Malam itu, bulan menghilang dari langit yang gelap. Kendati begitu, dapur rumah Eyang Putri terasa hangat. Aroma sisa tumisan sayur masih mengambang di udara, berbaur dengan uap nasi panas yang mengepul dari piring-piring di atas meja. Dimas duduk di depan meja makan. Maniknya menatap Eyang Putri dengan kesungguhan, sementara pikirannya dipenuhi kilasan-kilasan tentang sosok penguntit yang ada di pekarangan rumah Lusi siang tadi.

"Penguntit?" Eyang Putri menghentikan kunyahannya setelah mendengar cerita sang cucu. Matanya yang menyimpan ribuan rahasia kini redup ditelan kabut kecemasan yang tiba-tiba menerjang. Kerutan di dahi tuanya pun tampak kian dalam di bawah temaram lampu dapur. 

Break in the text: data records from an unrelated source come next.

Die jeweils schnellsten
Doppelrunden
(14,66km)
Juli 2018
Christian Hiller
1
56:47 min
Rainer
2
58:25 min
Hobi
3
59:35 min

Dimas mengangguk mantap. "Iya, Eyang. Namanya Devan Prakoso. Ukiran namanya ada jelas di pohon belakang rumah Lusi." Ia meletakkan sendoknya, suaranya naik satu oktaf karena emosi yang meluap. "Pokoknya, demi keselamatan Lusi, Dimas nggak bakal tinggal diam sebelum Dimas berhasil menangkap orang itu!"

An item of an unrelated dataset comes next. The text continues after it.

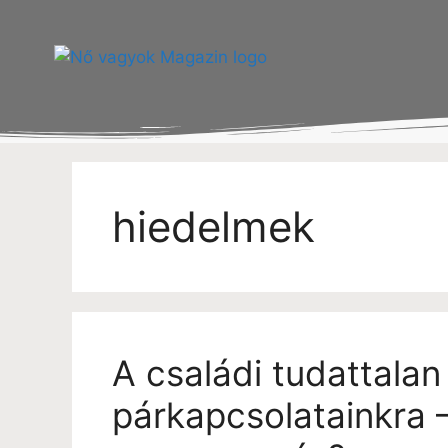
hiedelmek
A családi tudattalan
párkapcsolatainkra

Cinta hanya bisa bergeming di seberang meja makan. Gadis yang memiliki sepasang mata berwarna cokelat itu tidak menyahut, ia hanya menatap piringnya dengan pandangan yang kosong. Sesaat, maniknya sempat bertemu dengan mata milik Eyang Putri. Ada sebuah dialog bisu yang mengalir di antara mereka; sebuah rahasia yang terkunci rapat di balik bibir, serta kekhawatiran, dan beban yang tak sanggup mereka suarakan di depan Dimas. 

Malam kian larut. Ikatan antara Dimas dan Eyang Putri pun kian mengerat. Kini, Dimas tampak membujuk Eyangnya yang duduk di kursi untuk melakukan foto bersama. "Ayo, dong, Eyang. Sekali saja," rayunya sambil menggoyangkan ponselnya. 

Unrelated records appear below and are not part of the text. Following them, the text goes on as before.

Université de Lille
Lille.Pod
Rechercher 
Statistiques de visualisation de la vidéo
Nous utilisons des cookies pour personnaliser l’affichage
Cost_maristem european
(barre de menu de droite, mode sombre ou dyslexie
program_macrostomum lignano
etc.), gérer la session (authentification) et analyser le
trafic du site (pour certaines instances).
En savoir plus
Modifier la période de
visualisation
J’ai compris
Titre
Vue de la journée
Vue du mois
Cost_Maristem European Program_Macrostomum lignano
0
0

"Mau ya? Nanti fotonya mau Dimas pajang di bab penutup novel Dimas. Biar pembaca tahu kalau Eyang itu inspirasi terbesar Dimas," sambungnya lagi.

Eyang Putri memalingkan muka, meski garis senyum terlihat di sudut bibirnya. "Ndak mau, Mas. Eyang belum pakai bedak, rambutnya juga berantakan. Nanti jelek!"

Dimas terkekeh, suara tawanya yang bariton memenuhi ruangan. "Siapa bilang? Eyang itu selalu cantik. Tanpa make up pun udah seperti artis zaman dulu."

“Beneran?” Eyang Putri agak ragu.

Dimas mengangguk mantap. “Beneran. Masa Dimas bohong, sih?”

Eyang Putri pun tampak berpikir sesaat, sebelum akhirnya menyerah. “Yo, wis.”

Dimas tersenyum penuh kemenangan. Ia pun segera mengambil posisi di samping Eyang, mengarahkan kamera depan ponselnya dengan sudut yang pas. Kemudian, tersenyum lebar, menunjukkan deretan gigi-giginya yang rapi.

"Senyum, Eyang... satu, dua..."

Klik!

Sayangnya, tepat saat rana kamera berbunyi, sesosok bayangan bergerak cepat di belakang mereka. Cinta, dengan sifat jahilnya, merangsek masuk ke dalam bingkai. Gadis itu menjulurkan lidahnya lebar-lebar ke arah kamera tepat di belakang kepala Dimas.